** Task statement **
Copy every line of the records exactly, without including the images.

Limb landmark coordinates:
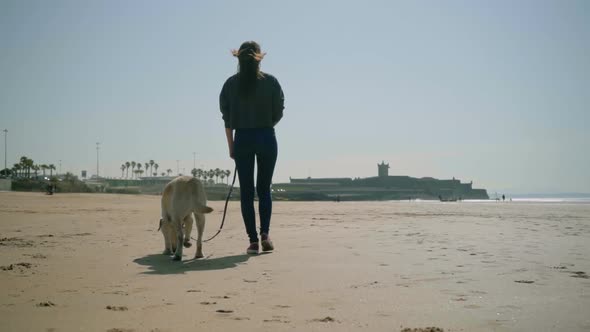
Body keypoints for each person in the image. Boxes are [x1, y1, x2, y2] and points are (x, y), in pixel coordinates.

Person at [219, 41, 284, 255]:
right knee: (264, 189)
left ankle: (253, 241)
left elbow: (227, 121)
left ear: (238, 58)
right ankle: (265, 234)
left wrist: (232, 147)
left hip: (243, 138)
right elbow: (278, 113)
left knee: (246, 193)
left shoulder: (230, 84)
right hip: (266, 135)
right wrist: (265, 125)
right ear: (259, 57)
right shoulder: (271, 82)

** Expected answer **
Body keypoints for each person in the image. Boxes are [x1, y1, x2, y2] and points are (x, y), in pixel coordinates.

Person at [219, 41, 284, 255]:
right knee: (264, 189)
left ankle: (253, 241)
left elbow: (227, 121)
left ear: (238, 58)
right ankle: (265, 234)
left wrist: (232, 147)
left hip: (243, 138)
right elbow: (278, 113)
left knee: (246, 193)
left shoulder: (230, 84)
right hip: (266, 135)
right wrist: (265, 125)
right ear: (259, 57)
right shoulder: (271, 82)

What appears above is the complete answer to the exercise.